- [DOCUMENT SECTION]

— start —

Trickle down never worked, this is end game capitalism, something else needs to be added to this mix to fix this mess.

[–] [email protected] 68 points 1 year ago* (last edited 1 year ago) (5 children)

Capitalism naturally ends up in this position. That's why it's so hard to "fix" -- to those at the top, nothing is wrong.

[–] [email protected] 37 points 1 year ago (2 children)

Exactly, capitalism is economic perpetual motion, you can't have exponential growth in a finite system.

[–] thetreesaysbark 16 points 1 year ago (2 children)

I might be wrong, but I think you mean infinite growth in a finite system.

You can have exponential growth in a finite system can't you? As exponential is just that it gets faster and faster compared to linearly increasing variables.

I guess at some point growth has to stop being exponential in a finite system, but the same can be argued for linear growth I think.

[–] [email protected] 5 points 1 year ago

Yeah I agree. It's still called exponential growth, even if it's temporary.

[–] [email protected] 1 points 1 year ago

True, should be more like exponential growth in perpetuity or something but you get the idea.

[–] [email protected] 8 points 1 year ago

Yes. Simple math.

And yet you already got a downvote for it.

[–] Hanabie 10 points 1 year ago (2 children)

It's not regulated properly, that's the problem

[–] [email protected] 26 points 1 year ago (6 children)

But those regulations are constantly labeled as "anticapitalist" -- because they are.

Why is it so wrong to poke at the inner workings of capitalism? Why must it be infallible?

[–] [email protected] 20 points 1 year ago (1 children)

— end —

Stored items:
— start —

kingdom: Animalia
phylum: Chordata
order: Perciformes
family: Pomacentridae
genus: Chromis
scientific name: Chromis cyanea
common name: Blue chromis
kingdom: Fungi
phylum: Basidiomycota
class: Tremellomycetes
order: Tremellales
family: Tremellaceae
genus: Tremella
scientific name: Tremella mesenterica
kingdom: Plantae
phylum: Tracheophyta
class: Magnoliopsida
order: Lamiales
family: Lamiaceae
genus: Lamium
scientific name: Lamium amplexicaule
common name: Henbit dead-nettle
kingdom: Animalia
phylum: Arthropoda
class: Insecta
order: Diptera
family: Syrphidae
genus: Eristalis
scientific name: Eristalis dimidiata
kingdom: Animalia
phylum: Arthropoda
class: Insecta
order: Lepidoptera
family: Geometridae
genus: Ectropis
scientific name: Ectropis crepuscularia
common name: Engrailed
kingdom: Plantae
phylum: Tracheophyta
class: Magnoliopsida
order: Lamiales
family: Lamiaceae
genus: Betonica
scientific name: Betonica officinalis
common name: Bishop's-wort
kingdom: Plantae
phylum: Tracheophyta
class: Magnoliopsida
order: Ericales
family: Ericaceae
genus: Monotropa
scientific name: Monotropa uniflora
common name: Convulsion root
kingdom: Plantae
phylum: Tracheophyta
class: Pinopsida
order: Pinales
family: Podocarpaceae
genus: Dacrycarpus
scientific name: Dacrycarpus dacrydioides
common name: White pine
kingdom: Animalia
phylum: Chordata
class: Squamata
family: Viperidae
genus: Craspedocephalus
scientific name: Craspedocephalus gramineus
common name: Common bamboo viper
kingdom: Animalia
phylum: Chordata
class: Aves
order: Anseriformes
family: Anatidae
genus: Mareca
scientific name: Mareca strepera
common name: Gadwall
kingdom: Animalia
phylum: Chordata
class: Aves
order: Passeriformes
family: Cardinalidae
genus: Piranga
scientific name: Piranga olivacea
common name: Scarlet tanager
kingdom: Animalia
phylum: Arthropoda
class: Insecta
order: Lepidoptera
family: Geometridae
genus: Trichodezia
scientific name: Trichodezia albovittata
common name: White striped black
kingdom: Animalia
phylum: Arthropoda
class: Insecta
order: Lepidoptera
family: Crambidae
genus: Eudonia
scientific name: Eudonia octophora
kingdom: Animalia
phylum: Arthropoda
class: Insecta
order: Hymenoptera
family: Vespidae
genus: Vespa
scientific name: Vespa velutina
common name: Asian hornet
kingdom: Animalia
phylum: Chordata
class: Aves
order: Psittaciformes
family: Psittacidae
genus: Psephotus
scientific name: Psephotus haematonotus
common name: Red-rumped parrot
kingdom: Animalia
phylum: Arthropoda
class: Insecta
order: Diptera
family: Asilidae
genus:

— end —

- [REQUESTS]
1 – In the comment thread on capitalism, what phrase does the reply from thetreesaysbark suggest the earlier commenter actually meant?
2 – Write the next part of the comment thread on capitalism, picking up after its final line.
The organism classification data is not needed for this work.

- [TASK-BY-TASK RESULTS]
1 – Infinite growth in a finite system.

2 –
Because the people benefiting from its brokenness aren't ready to stop salting the earth for numbers.

[–] [email protected] 5 points 1 year ago (1 children)

...I think you may have misread my comment.

I'm saying it's broken and asking why it should be accepted as infallible.

[–] [email protected] 12 points 1 year ago (1 children)

I thought they were just agreeing with you, FWIW

[–] [email protected] 3 points 1 year ago

You're right - but I can see how the tone was interpreted as oppositional, I could have worded it differently to direct that more clearly. No harm afaik, lol.

[–] Hanabie 3 points 1 year ago (3 children)

Capitalism really is trading goods for currency, and allowing lending and investment. What's going on though, with unchecked companies and laughable fines, ruins the whole thing. In its current state, capitalism will be our undoing, but with proper laws, regulations and oversight, it could work.

The problem is, corps have grown too powerful already and can blackmail governments. It's like other models that could work in theory, but never benefit the people in the end. Communism tends to lead to tyranny, for example.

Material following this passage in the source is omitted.